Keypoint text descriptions
=-=-=-=-=

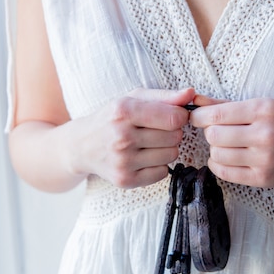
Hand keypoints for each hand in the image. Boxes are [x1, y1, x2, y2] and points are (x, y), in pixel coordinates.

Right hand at [69, 87, 193, 187]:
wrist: (82, 146)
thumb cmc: (112, 118)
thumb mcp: (133, 99)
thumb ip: (165, 96)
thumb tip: (191, 94)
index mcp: (123, 111)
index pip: (174, 118)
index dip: (180, 116)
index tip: (171, 116)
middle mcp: (121, 137)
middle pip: (175, 137)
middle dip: (172, 132)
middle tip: (155, 131)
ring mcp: (123, 161)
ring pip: (171, 155)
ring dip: (166, 149)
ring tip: (149, 144)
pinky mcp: (125, 180)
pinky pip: (163, 173)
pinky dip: (158, 166)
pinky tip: (143, 158)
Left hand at [189, 96, 273, 186]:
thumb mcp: (263, 106)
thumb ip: (226, 105)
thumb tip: (195, 101)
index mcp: (263, 110)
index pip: (216, 115)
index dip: (198, 117)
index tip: (197, 118)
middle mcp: (264, 134)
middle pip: (214, 136)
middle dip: (210, 134)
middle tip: (219, 132)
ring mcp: (264, 158)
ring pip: (217, 155)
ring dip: (216, 150)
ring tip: (226, 146)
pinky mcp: (263, 178)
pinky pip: (226, 173)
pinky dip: (218, 166)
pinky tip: (226, 159)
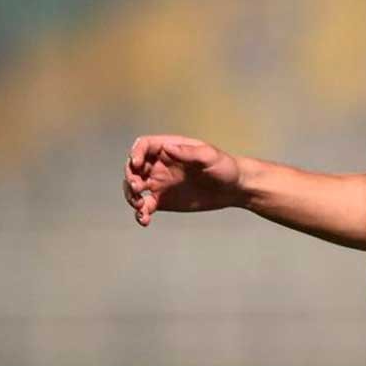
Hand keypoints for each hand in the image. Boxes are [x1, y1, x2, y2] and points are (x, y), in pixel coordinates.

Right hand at [123, 135, 244, 225]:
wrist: (234, 189)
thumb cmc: (225, 167)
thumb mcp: (209, 157)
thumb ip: (188, 153)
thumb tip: (167, 148)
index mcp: (170, 149)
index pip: (144, 146)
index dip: (136, 153)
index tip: (137, 165)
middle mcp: (161, 165)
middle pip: (134, 168)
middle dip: (130, 177)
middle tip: (139, 189)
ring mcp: (160, 183)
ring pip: (135, 188)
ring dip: (131, 196)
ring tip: (140, 207)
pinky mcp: (163, 201)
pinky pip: (145, 207)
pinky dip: (140, 213)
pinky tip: (145, 220)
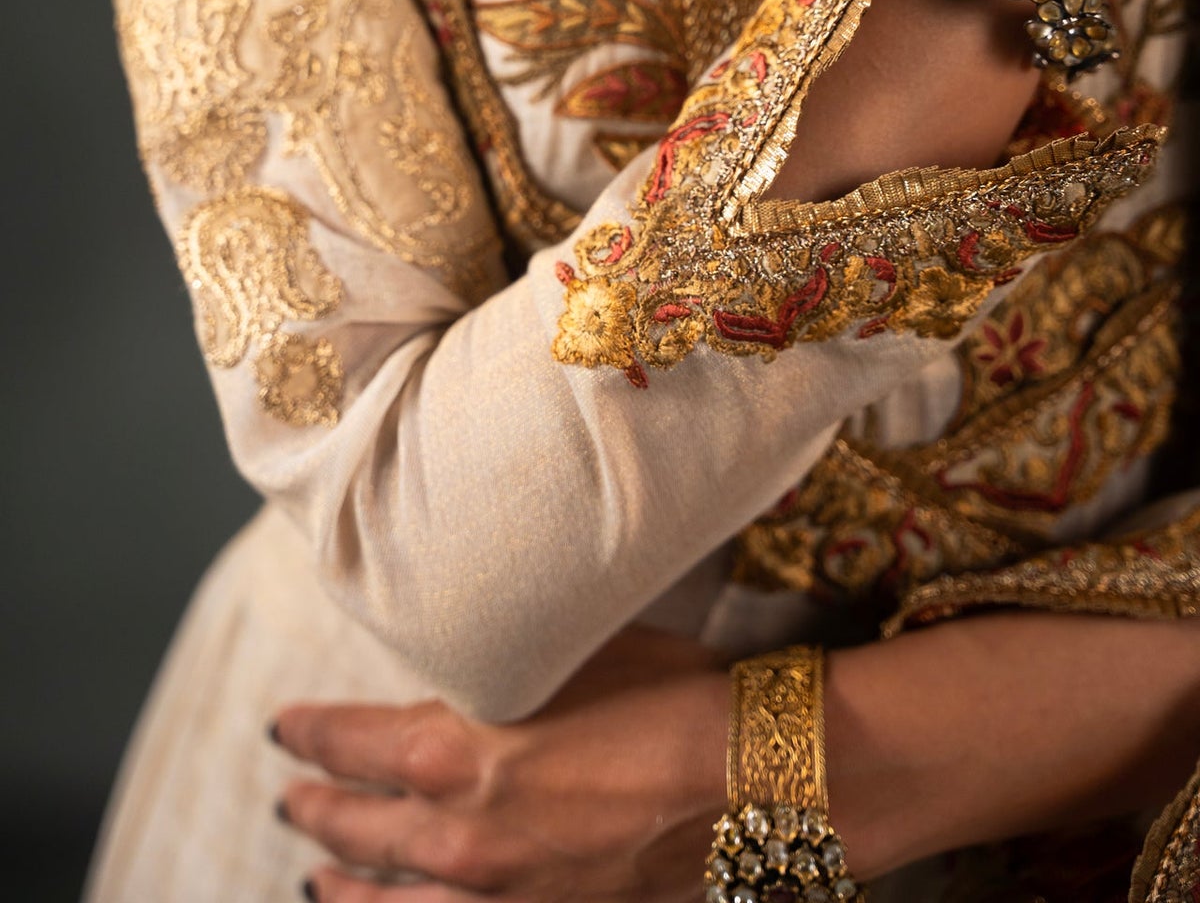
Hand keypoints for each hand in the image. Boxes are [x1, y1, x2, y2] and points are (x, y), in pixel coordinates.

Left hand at [273, 627, 728, 902]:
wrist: (752, 778)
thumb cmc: (667, 691)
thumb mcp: (565, 651)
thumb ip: (493, 669)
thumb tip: (462, 662)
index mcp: (452, 750)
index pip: (347, 743)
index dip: (307, 733)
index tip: (285, 726)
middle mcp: (459, 834)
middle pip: (356, 827)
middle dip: (316, 809)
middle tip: (293, 797)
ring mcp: (500, 893)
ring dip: (341, 887)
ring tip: (314, 880)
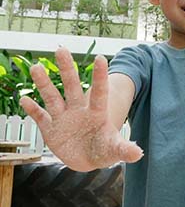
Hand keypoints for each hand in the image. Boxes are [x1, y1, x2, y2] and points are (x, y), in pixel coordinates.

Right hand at [20, 47, 142, 170]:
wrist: (88, 157)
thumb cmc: (104, 149)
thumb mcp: (114, 149)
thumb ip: (124, 148)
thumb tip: (139, 153)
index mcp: (96, 113)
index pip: (100, 92)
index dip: (100, 76)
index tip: (101, 57)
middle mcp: (79, 110)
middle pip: (72, 86)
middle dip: (67, 69)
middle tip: (61, 49)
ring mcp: (64, 117)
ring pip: (53, 97)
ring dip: (44, 83)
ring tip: (36, 67)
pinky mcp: (51, 128)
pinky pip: (40, 116)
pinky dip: (32, 109)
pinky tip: (24, 99)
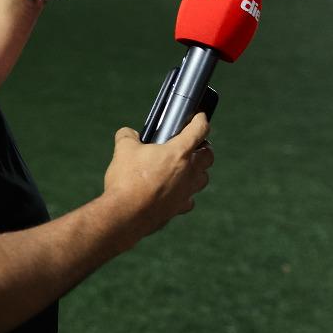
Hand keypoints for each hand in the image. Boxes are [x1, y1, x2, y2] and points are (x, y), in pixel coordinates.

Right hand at [101, 113, 213, 245]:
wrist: (125, 215)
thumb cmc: (127, 180)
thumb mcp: (123, 150)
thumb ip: (127, 136)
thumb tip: (129, 134)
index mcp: (179, 152)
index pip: (200, 130)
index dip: (201, 120)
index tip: (200, 117)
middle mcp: (188, 172)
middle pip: (208, 156)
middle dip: (204, 148)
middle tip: (193, 145)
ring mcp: (186, 192)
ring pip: (203, 179)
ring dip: (198, 171)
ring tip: (185, 168)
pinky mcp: (179, 208)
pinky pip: (189, 199)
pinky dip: (186, 194)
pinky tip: (175, 192)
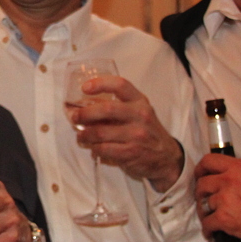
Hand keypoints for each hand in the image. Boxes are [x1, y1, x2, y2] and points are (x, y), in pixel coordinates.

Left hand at [68, 75, 185, 191]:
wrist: (166, 157)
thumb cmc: (146, 132)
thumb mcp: (139, 113)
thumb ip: (117, 107)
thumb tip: (83, 106)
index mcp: (140, 101)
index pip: (120, 85)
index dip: (100, 84)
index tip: (84, 88)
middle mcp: (140, 115)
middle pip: (107, 109)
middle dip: (85, 113)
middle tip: (74, 117)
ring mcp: (136, 135)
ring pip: (100, 132)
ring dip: (84, 135)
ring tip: (80, 136)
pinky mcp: (131, 153)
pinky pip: (104, 149)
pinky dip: (94, 149)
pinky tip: (93, 148)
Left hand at [194, 154, 240, 241]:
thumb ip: (239, 175)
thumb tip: (226, 181)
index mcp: (237, 168)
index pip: (208, 162)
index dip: (200, 170)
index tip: (199, 176)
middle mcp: (228, 180)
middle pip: (201, 185)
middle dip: (201, 194)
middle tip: (205, 201)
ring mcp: (225, 200)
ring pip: (203, 205)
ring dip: (205, 213)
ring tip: (210, 218)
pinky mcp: (225, 219)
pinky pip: (207, 223)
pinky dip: (208, 229)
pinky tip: (212, 232)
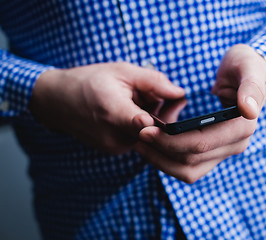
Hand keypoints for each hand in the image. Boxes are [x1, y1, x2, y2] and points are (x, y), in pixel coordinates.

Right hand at [29, 62, 184, 153]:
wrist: (57, 101)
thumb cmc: (89, 82)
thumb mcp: (122, 71)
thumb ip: (154, 81)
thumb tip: (180, 93)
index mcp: (114, 113)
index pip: (148, 124)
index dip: (166, 116)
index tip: (175, 106)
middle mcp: (115, 136)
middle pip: (155, 129)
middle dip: (160, 112)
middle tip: (152, 96)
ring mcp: (115, 147)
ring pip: (148, 135)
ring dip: (149, 120)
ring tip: (134, 103)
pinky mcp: (115, 150)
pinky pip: (138, 138)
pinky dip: (139, 127)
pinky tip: (128, 114)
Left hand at [134, 44, 265, 182]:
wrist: (245, 75)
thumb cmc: (244, 67)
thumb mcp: (248, 67)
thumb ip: (251, 87)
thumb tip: (248, 111)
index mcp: (242, 127)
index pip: (200, 143)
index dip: (171, 141)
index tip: (146, 130)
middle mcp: (235, 145)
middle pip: (190, 159)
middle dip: (160, 149)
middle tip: (137, 133)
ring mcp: (224, 152)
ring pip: (188, 170)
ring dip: (160, 160)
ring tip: (139, 142)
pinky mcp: (213, 154)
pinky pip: (188, 167)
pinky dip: (167, 161)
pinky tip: (151, 147)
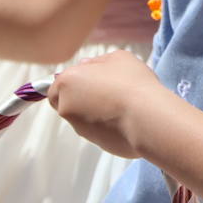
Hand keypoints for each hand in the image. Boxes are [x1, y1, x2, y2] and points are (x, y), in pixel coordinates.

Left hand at [47, 50, 162, 158]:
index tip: (91, 81)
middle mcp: (67, 108)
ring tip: (121, 105)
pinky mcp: (97, 145)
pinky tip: (126, 119)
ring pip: (84, 120)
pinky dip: (108, 127)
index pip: (55, 87)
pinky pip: (99, 132)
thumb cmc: (132, 83)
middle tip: (106, 92)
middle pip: (68, 104)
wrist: (147, 116)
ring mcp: (81, 129)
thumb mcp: (117, 57)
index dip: (73, 83)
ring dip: (96, 113)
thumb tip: (86, 67)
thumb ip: (96, 62)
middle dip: (83, 99)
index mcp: (67, 82)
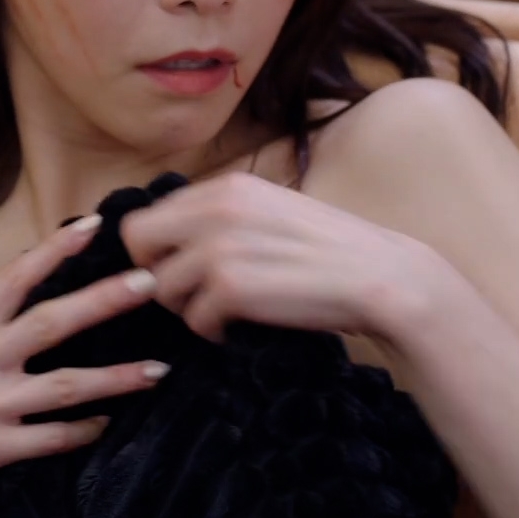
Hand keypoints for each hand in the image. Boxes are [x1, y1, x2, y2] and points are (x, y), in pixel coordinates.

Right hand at [0, 215, 169, 517]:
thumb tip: (15, 297)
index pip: (14, 277)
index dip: (55, 249)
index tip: (94, 225)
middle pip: (53, 320)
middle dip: (106, 299)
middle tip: (149, 282)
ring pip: (67, 385)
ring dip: (118, 377)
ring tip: (158, 370)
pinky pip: (51, 438)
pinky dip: (83, 431)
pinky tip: (106, 423)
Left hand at [120, 170, 430, 343]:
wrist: (380, 276)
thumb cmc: (328, 249)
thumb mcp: (270, 210)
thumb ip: (221, 216)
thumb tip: (170, 239)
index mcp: (226, 186)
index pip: (148, 214)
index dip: (156, 248)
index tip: (177, 268)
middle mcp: (216, 209)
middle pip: (138, 245)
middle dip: (157, 274)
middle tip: (191, 294)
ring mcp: (220, 248)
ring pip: (162, 288)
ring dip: (188, 307)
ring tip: (224, 311)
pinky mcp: (231, 288)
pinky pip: (194, 320)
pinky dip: (213, 331)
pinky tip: (240, 327)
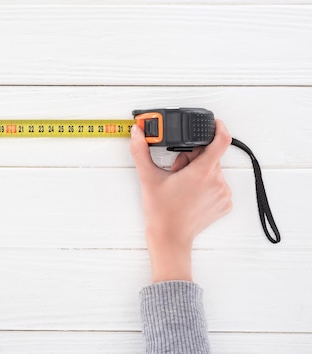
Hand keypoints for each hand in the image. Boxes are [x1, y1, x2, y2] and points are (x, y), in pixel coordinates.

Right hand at [130, 119, 232, 282]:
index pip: (221, 141)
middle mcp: (217, 181)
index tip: (214, 123)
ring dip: (199, 171)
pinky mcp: (225, 204)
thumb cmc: (161, 211)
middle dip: (193, 158)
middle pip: (210, 156)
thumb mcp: (148, 177)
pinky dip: (206, 185)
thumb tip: (137, 133)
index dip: (219, 128)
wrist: (170, 238)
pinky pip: (218, 185)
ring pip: (213, 170)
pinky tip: (191, 194)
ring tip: (182, 185)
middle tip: (177, 170)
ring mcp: (223, 194)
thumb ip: (141, 151)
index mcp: (201, 172)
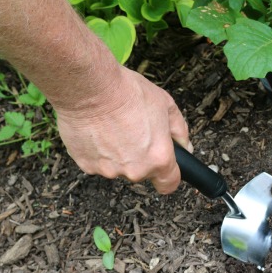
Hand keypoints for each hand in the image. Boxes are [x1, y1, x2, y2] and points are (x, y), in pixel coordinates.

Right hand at [54, 66, 191, 193]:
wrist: (91, 88)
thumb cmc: (128, 93)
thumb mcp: (166, 105)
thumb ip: (180, 131)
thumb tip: (185, 146)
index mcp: (158, 158)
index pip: (168, 185)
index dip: (168, 176)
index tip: (165, 168)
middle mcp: (134, 170)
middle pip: (142, 172)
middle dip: (141, 156)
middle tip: (135, 130)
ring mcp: (109, 170)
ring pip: (118, 167)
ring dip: (118, 153)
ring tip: (114, 127)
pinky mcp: (86, 165)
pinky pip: (97, 162)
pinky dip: (98, 150)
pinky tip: (99, 130)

=-=-=-=-=

◆ WORK TASK: From the entries above, list each line with "wrist" in it.

◆ ANSWER TO THIS PROBLEM:
wrist: (82, 146)
wrist: (234, 189)
wrist: (752, 778)
wrist: (88, 157)
wrist: (125, 215)
wrist: (166, 157)
wrist: (57, 101)
wrist: (245, 75)
wrist: (147, 116)
wrist: (380, 276)
wrist: (170, 238)
wrist: (91, 88)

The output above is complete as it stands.